## Data in this exercise

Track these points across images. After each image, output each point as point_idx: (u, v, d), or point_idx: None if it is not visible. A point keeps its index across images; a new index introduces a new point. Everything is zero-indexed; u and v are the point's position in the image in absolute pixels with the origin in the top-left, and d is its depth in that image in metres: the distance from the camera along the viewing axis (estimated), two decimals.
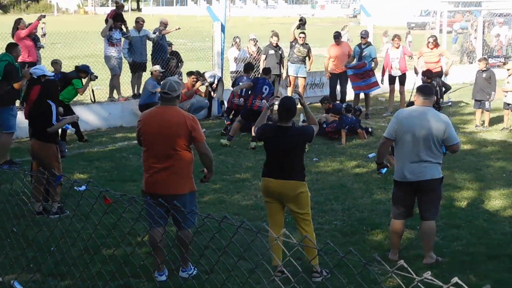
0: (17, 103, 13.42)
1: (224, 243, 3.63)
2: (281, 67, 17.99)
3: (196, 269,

## Exercise description
Set the preceding data down again word for word, omitting images.

## Your response
Track these points across images. After each image, output each point as point_idx: (u, v, d), or point_idx: None if it is not visible. A point keeps its index across images; a new index introduces a new point. Everything is zero-indexed; u and v are the point's position in the image in absolute pixels with the origin in the top-left, and d is its depth in that image in metres: the distance from the camera along the viewing axis (estimated), two decimals.
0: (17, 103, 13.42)
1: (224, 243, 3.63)
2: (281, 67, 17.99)
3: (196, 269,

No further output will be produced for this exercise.